Assuming that your frozen group is called
frozen, the following commands will allow you to add
in a velocity to the frozen atoms:
### new velocities, corresponding to shear
variable vperAng equal 0.001
variable VX atom ${vperAng}*(y-ly/2)
variable VY atom 0
variable VZ atom 0
fix 3 frozen move variable NULL NULL NULL v_VX v_VY v_VZThe label “3” for fix assumes that this is the third fix you have; if
you are using a different labeling scheme, change this to correspond to
your choice. This will apply a constant velocity to the atoms on the
outside, where the \(x\) velocity is
proportional the distance from slip plane; this is an xy shear
strain.

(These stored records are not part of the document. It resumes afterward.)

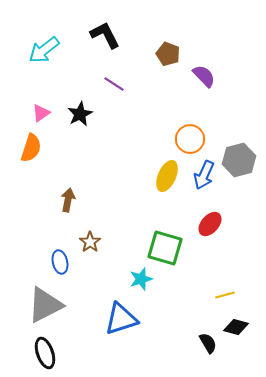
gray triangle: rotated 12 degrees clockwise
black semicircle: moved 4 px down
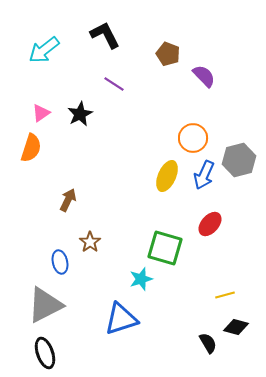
orange circle: moved 3 px right, 1 px up
brown arrow: rotated 15 degrees clockwise
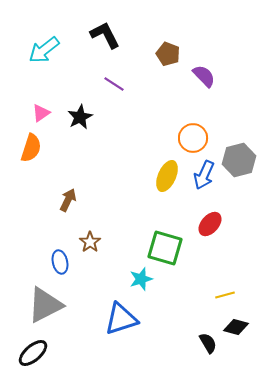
black star: moved 3 px down
black ellipse: moved 12 px left; rotated 68 degrees clockwise
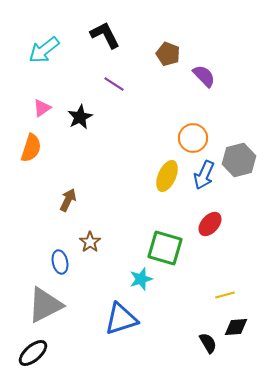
pink triangle: moved 1 px right, 5 px up
black diamond: rotated 20 degrees counterclockwise
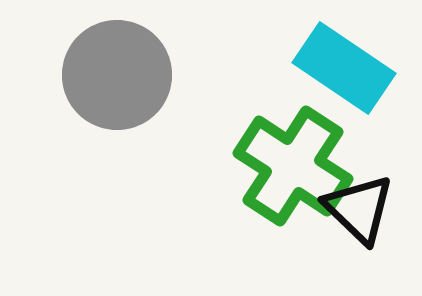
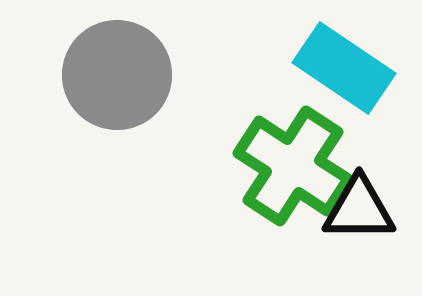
black triangle: rotated 44 degrees counterclockwise
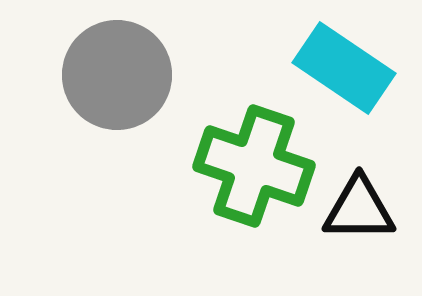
green cross: moved 39 px left; rotated 14 degrees counterclockwise
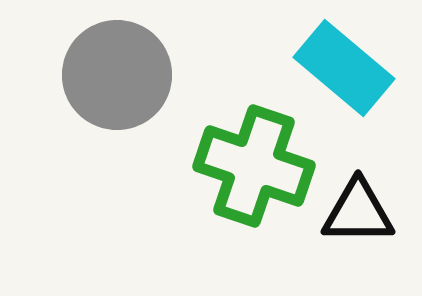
cyan rectangle: rotated 6 degrees clockwise
black triangle: moved 1 px left, 3 px down
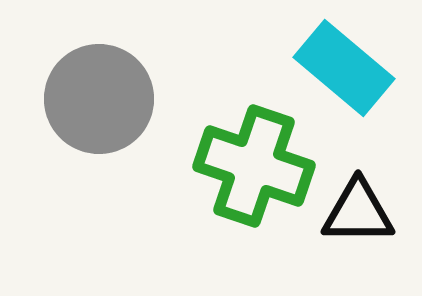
gray circle: moved 18 px left, 24 px down
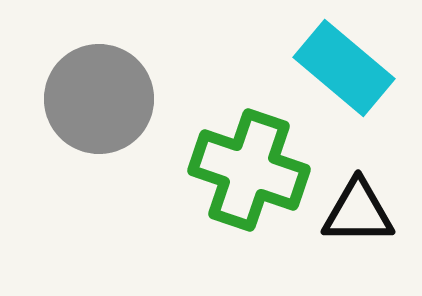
green cross: moved 5 px left, 4 px down
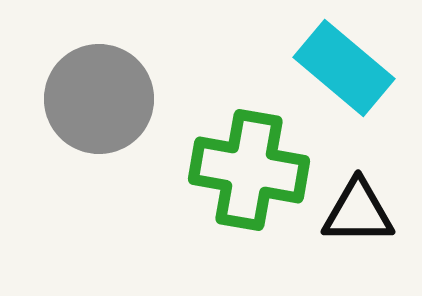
green cross: rotated 9 degrees counterclockwise
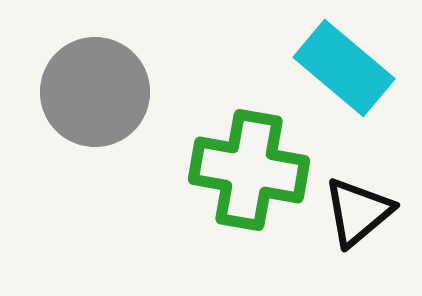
gray circle: moved 4 px left, 7 px up
black triangle: rotated 40 degrees counterclockwise
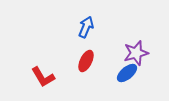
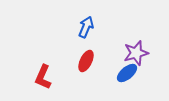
red L-shape: rotated 55 degrees clockwise
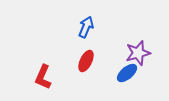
purple star: moved 2 px right
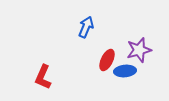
purple star: moved 1 px right, 3 px up
red ellipse: moved 21 px right, 1 px up
blue ellipse: moved 2 px left, 2 px up; rotated 35 degrees clockwise
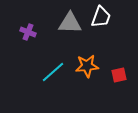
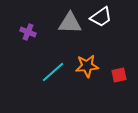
white trapezoid: rotated 35 degrees clockwise
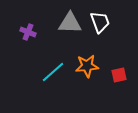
white trapezoid: moved 1 px left, 5 px down; rotated 75 degrees counterclockwise
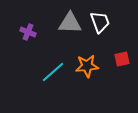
red square: moved 3 px right, 16 px up
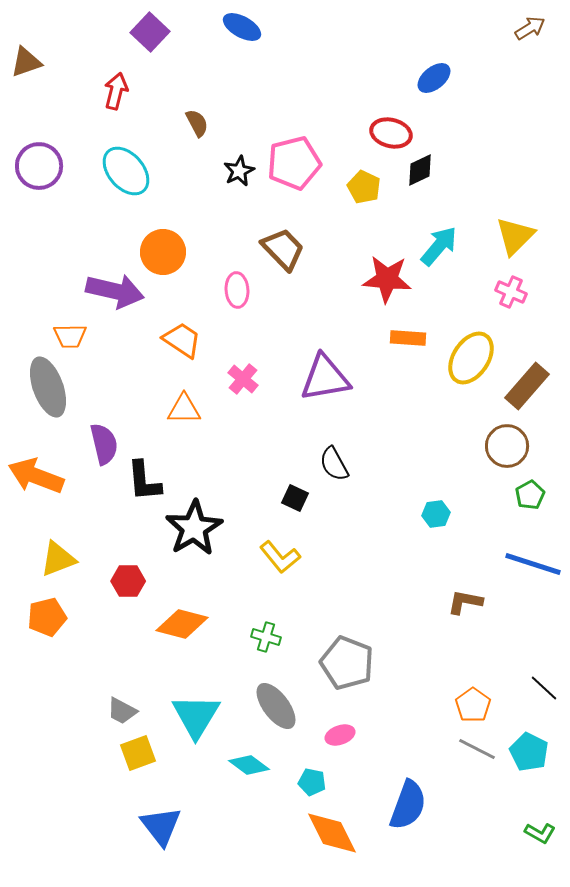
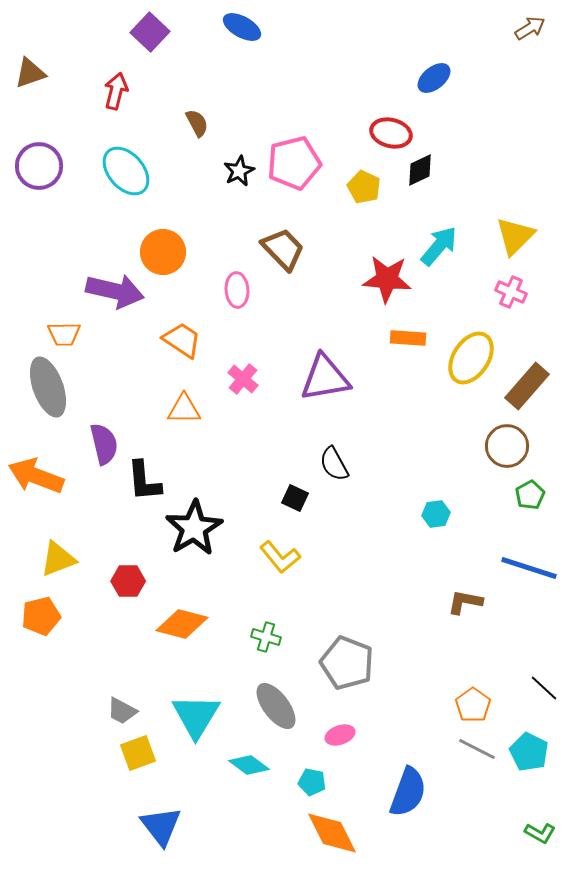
brown triangle at (26, 62): moved 4 px right, 11 px down
orange trapezoid at (70, 336): moved 6 px left, 2 px up
blue line at (533, 564): moved 4 px left, 4 px down
orange pentagon at (47, 617): moved 6 px left, 1 px up
blue semicircle at (408, 805): moved 13 px up
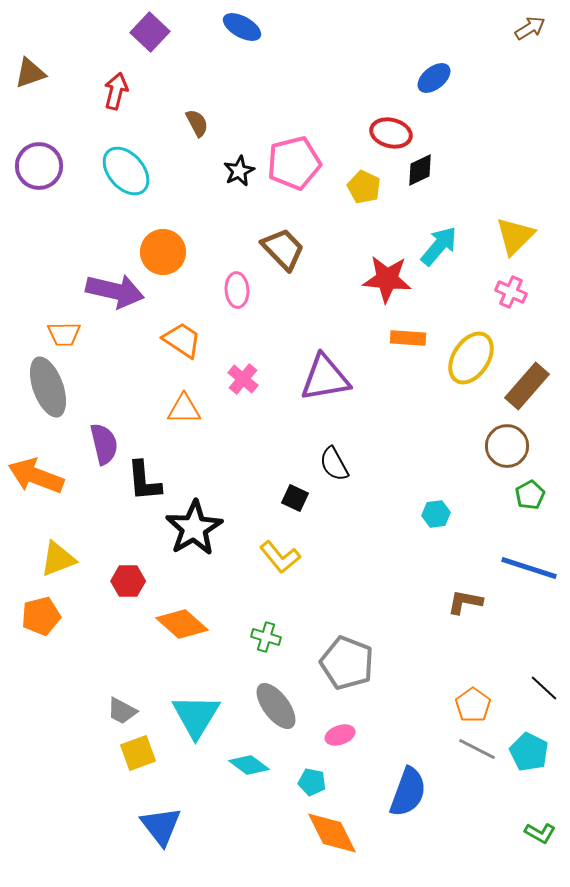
orange diamond at (182, 624): rotated 27 degrees clockwise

The value of 0.001 corresponds to a shear strain
rate of 0.001/ps, you can change this to lower or higher values, but it
is a reasonable starting place.
You do not need to write out the data unless you wish to restart the calculation to continue.
Next: Molecular dynamics. Run your dynamics; you
will get a copy of the output to the screen in the file
log.lammps (so that you can see how your stress changes
with time, which corresponds to the change in strain), and you can
visualize your dislocation geometry in Ovito.
[Report] Capture the xy stress
vs. time-step data in your log.lammps file, and make a plot
of stress vs. strain in MATLAB. Note: You
will need to convert your time step into a strain by multiplying the
time by the corresponding strain rate. You stress is output in “bar”
(metal units); convert to MPa. Make sure your units make
sense! Identify the point where the stress stops increasing with strain:
this is an indication of the dislocation moving.
[Report] Visualize your dislocation trajectory. Using the same methods you did for thermalization, watch to see the dislocation glide in the positive x direction. Does this correspond with where you saw the stress drop in your stress/strain plot? Make screen shots of the dislocation at the time step before motion and after motion.
Estimate your Peierls stress at finite temperature from your single simulation: does your result seem reasonable to you? You may want to change the strain rate (which may necessitate changes to the trajectory length, too), or how often you output data, to further investigate.
By this point, you should have a reasonable set of input scripts that take you from relaxation to thermalization, to the application of stress. These have now been tested for the “small” simulation size you initially chose. You should repeat your calculation with a cell that is at least 40Å in radius and 40Å along the threading vector.